Given information |

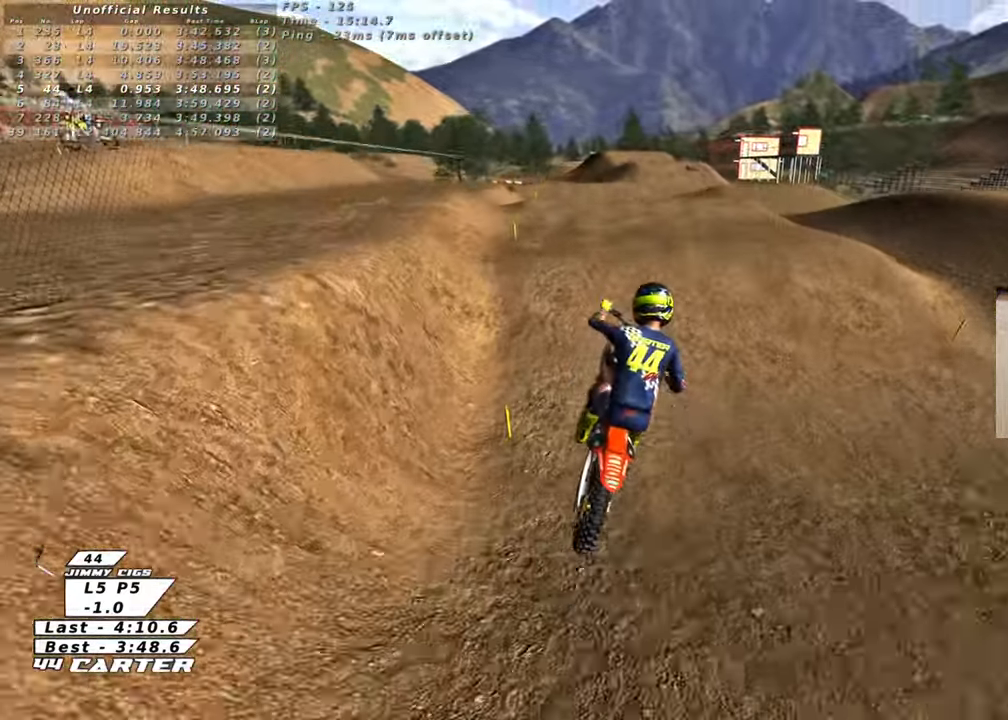
{"buttons": ["R2"], "left_stick": "up", "right_stick": "left", "events": [[83, "left_stick", "up-left"], [183, "left_stick", "up"]]}
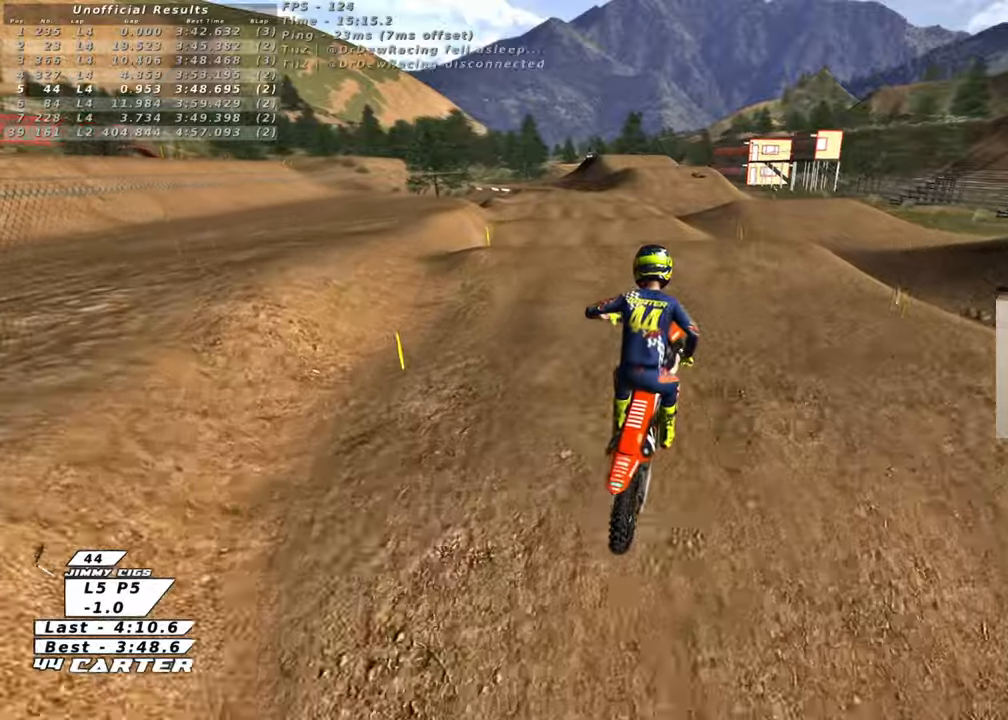
{"buttons": ["R2"], "left_stick": "center", "right_stick": "center", "events": [[17, "left_stick", "up-right"], [33, "right_stick", "center"], [150, "X", "down"], [250, "X", "up"], [417, "left_stick", "center"]]}
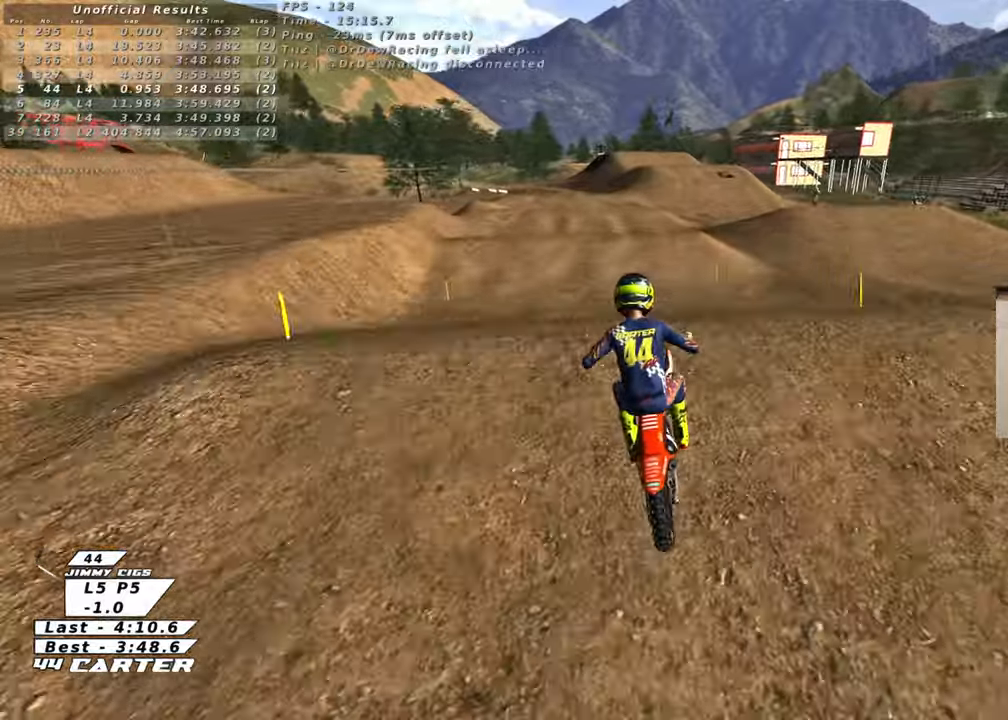
{"buttons": ["L1", "R2"], "left_stick": "down-right", "right_stick": "down-left", "events": [[17, "A", "down"], [33, "left_stick", "down"], [83, "A", "up"], [167, "left_stick", "down-right"], [367, "right_stick", "down-left"], [467, "L1", "down"]]}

Description of the task |
Exclude every picture, then reproduce the remaining data character for character.

Result |
{"buttons": ["R2"], "left_stick": "up", "right_stick": "left", "events": [[83, "left_stick", "up-left"], [183, "left_stick", "up"]]}
{"buttons": ["R2"], "left_stick": "center", "right_stick": "center", "events": [[17, "left_stick", "up-right"], [33, "right_stick", "center"], [150, "X", "down"], [250, "X", "up"], [417, "left_stick", "center"]]}
{"buttons": ["L1", "R2"], "left_stick": "down-right", "right_stick": "down-left", "events": [[17, "A", "down"], [33, "left_stick", "down"], [83, "A", "up"], [167, "left_stick", "down-right"], [367, "right_stick", "down-left"], [467, "L1", "down"]]}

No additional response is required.